### Exercise goal
The answer must consist of every line below that holds the word "free".

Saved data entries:
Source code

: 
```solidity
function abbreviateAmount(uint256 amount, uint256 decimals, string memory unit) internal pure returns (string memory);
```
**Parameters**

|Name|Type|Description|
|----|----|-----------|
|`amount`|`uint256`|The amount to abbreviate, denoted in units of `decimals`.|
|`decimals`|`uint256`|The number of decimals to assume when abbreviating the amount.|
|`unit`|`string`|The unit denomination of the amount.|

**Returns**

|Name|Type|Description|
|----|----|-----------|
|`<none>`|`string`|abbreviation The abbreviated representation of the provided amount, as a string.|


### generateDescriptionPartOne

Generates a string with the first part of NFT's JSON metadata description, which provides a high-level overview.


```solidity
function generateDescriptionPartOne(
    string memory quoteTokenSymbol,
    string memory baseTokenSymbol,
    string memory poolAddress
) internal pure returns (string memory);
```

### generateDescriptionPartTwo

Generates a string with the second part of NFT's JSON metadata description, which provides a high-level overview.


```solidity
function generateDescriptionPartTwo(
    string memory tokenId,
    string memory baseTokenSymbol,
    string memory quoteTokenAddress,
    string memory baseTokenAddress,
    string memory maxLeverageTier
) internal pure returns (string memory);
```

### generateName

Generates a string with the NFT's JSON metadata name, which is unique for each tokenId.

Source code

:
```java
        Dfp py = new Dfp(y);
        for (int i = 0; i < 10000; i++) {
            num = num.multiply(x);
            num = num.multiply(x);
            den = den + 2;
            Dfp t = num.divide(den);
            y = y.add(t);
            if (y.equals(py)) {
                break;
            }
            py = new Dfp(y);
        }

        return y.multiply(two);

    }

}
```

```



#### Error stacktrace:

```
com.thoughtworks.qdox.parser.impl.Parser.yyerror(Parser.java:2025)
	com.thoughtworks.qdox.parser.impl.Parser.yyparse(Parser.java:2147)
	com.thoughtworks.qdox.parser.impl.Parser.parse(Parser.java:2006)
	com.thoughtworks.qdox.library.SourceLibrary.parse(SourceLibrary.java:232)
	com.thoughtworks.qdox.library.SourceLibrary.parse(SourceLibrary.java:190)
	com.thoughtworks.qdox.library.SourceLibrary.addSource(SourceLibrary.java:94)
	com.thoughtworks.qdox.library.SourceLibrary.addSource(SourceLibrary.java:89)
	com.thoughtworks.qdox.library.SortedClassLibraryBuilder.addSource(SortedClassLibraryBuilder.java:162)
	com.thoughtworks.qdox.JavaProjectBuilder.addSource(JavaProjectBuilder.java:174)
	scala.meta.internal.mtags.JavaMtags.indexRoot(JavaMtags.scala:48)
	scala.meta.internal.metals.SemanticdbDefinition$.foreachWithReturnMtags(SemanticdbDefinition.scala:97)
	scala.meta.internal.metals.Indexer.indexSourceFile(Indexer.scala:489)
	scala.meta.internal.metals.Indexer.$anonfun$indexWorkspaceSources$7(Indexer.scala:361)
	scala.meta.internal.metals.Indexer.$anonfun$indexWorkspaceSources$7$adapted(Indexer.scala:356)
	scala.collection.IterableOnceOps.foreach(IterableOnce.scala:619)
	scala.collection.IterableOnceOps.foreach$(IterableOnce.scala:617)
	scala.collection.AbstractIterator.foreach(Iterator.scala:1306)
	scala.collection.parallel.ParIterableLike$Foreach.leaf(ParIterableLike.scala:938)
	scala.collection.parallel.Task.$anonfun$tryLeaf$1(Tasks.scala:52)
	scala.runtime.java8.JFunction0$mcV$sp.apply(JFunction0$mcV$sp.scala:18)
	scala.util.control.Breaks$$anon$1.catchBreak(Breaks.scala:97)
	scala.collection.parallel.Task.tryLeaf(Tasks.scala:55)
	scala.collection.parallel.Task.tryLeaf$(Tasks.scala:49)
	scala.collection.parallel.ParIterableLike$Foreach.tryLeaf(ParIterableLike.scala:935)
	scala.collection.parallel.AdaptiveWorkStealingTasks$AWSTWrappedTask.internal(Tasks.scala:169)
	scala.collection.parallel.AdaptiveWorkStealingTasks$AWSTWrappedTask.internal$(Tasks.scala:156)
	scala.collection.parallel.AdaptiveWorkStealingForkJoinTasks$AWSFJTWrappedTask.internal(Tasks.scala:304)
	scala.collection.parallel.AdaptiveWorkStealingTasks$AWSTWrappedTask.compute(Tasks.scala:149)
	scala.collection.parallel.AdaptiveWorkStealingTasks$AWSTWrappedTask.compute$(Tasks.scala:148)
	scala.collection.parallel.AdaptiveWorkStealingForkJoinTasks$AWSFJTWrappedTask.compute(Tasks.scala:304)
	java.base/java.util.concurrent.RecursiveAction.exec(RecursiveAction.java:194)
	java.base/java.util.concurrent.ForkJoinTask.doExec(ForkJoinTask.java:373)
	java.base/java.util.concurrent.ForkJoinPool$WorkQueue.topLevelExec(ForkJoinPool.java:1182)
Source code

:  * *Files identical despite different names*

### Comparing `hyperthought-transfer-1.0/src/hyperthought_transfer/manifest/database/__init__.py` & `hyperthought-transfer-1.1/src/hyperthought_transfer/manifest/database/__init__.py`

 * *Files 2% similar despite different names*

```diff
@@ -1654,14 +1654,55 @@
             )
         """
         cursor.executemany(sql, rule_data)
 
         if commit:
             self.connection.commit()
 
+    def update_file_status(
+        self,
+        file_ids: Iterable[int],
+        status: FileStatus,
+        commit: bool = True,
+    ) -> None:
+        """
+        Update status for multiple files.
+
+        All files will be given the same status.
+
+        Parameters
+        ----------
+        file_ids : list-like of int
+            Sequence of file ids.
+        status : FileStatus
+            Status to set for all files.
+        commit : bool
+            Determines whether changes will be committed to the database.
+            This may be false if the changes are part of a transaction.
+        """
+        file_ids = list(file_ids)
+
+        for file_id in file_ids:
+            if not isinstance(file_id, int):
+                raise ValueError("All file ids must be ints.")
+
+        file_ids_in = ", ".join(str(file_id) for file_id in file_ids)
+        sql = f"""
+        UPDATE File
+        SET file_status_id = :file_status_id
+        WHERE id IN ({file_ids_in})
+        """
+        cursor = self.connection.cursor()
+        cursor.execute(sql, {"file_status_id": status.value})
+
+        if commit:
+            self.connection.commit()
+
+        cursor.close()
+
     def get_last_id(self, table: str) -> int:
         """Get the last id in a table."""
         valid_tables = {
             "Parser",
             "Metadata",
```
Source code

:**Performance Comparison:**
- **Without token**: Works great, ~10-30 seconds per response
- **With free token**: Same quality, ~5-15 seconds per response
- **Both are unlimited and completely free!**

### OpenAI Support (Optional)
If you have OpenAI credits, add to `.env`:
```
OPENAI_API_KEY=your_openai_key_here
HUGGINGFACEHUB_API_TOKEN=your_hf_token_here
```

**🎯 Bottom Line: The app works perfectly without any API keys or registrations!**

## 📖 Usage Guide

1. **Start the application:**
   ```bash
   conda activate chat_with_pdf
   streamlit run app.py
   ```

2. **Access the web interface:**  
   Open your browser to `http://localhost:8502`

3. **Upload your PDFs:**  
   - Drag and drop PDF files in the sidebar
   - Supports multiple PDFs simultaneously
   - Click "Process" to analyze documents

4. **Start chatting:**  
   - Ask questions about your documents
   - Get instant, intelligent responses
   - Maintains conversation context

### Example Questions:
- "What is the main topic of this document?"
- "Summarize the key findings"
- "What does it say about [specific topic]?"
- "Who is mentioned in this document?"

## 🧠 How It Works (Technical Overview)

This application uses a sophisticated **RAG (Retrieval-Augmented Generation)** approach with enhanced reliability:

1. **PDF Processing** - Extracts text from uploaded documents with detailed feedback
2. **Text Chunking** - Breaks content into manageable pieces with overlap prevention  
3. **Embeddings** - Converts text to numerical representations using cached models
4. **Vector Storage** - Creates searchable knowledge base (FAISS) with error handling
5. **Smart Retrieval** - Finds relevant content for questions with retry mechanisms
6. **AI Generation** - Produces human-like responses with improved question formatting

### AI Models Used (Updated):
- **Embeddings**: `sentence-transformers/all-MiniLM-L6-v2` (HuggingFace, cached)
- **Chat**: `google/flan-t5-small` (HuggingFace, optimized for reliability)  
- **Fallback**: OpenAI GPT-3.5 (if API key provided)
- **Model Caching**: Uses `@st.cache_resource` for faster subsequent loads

### Solution for this exercise
- **With free token**: Same quality, ~5-15 seconds per response
- **Both are unlimited and completely free!**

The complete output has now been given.